● **DAFTAR TUGAS**
1/ Menurut teks tentang ibadah di rumah selama pandemi Covid-19, pada hari apa dan di gedung mana Dirjen Bimas Islam menyampaikan pesannya?
2/ Lanjutkan teks tentang ibadah di rumah selama pandemi Covid-19 mulai dari kalimat terakhir yang tercantum.

"Mungkin selama ini kita kurang membaca Al Quran di rumah, tidak berbuka puasa bersama dengan keluarga di rumah karena kita sibuk dengan pekerjaan kita sehari-hari. Mudah-mudahan (adanya) Covid-19 ini membawa berkah buat kita semua, sehingga kita bisa beribadah bersama keluarga di rumah, bisa bermunajat memohon ampun kepada Allah semoga coronavirus ini segera berlalu."
Begitulah pesan Dirjen Bimas Islam Kamaruddin Amin dalam siaran pers dari Gedung BNPB, di Jakarta. Jumat (17/04/2020). Saya kira, Kamaruddin pun merasa murung dan kesepian atas kenyataan ini. Tapi, ikhtiar perangi Covid-19 juga ibadah, bahkan sangat besar pahalanya.
Bagaimana tidak besar, dengan beribadah di rumah saja kita telah berjihad menyelamatkan nyawa orang banyak. Di saat itu pula kita memutuskan rantai kekar Covid-19 agar tidak menular dan menyakitkan orang lain. Saya percaya, sikap ini juga perwujudan dari kebaikan.
Walau demikian, di sudut kisah kehidupan ini agaknya ada suasana lain yang menjadi sebuah kehilangan. Suasana itu bernama "perang" sarung. Bukan perang sarung yang mendatangkan kekisruhan atau bahkan kematian, tapi perang sarung anak-anak di dalam masjid.

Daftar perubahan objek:
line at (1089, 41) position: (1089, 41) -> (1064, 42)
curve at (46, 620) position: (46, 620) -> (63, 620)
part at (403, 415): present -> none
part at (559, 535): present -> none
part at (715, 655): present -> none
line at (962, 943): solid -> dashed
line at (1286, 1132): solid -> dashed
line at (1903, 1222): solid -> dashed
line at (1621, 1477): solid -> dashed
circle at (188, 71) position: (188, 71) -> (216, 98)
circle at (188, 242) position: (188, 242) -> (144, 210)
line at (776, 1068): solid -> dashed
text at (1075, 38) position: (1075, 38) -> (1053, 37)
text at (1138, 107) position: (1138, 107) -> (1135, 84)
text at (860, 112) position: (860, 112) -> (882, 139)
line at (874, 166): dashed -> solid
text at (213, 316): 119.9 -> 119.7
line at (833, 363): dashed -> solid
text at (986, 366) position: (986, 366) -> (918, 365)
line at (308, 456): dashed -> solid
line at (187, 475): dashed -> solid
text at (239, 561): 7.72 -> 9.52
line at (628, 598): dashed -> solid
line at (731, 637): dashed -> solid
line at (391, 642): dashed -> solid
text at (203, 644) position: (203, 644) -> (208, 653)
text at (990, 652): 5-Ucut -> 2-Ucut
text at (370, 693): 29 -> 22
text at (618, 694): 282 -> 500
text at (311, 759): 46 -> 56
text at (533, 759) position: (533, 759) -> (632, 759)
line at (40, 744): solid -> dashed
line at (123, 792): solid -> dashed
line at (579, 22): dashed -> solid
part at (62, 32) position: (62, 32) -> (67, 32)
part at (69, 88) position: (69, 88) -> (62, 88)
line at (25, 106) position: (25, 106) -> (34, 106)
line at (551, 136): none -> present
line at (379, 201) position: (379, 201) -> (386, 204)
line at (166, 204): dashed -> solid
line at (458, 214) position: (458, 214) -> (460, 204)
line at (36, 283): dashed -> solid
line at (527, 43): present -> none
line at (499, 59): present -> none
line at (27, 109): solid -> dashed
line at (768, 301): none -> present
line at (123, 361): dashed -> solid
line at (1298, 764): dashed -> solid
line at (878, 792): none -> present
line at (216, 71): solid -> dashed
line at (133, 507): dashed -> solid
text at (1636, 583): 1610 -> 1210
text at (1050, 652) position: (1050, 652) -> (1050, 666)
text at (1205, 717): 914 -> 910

● **JAWABAN ANDA**
1/ Pada hari Jumat (17/04/2020), dalam siaran pers dari Gedung BNPB di Jakarta.

2/
Tidak Bisa Lihat Anak-anak "Perang" Sarung
Ada kebanggaan tersendiri andai masjid-masjid di sebuah desa terisi penuh oleh jamaah, terutama bagi imam dan segenap pengurus masjid. Yang tua-tua datang, yang muda-muda duduk rapi, dan anak-anak ikut meramaikan.
Kebanggaan ini bukanlah sekadar menatap kotak yang infak penuh, melainkan bahagia melihat banyak orang bersilaturahmi dan bersemangat tinggi menyambut bulan puasa. Kapan lagi, ya kan? Selama oksigen masih masuk ke dalam dada, selama itu kita masih bisa beribadah.
Namun, karena di dalam masjid/musala ada anak-anak, maka ada pula hal-hal yang menjengkelkan. Kalau tidak ribut, maka mereka akan lempar-lemparan kopiah dan perang-perangan pakai sarung.
Masih enak kalau mereka perangnya saat ada kultum/ceramah, orang tua dan pengurus masjid masih cukup kuasa untuk menenangkan mereka. Tapi! Namanya juga anak-anak, dan mereka tahu pasti kapan dan bagaimana memanfaatkan momentum dengan sebaik-baiknya.
Kapan itu? Tentu saja saat shalat Tarawih dimulai. Di rakaat pertama mungkin belum. Di rakaat ketiga juga belum, anak masih sok patuh. Tibalah di rakaat kelima, terdengar bunyi gedebak-gedebuk. Jamaah yang dekat dengan anak jadi tidak khusyuk, tapi tidak bisa menyuruh diam.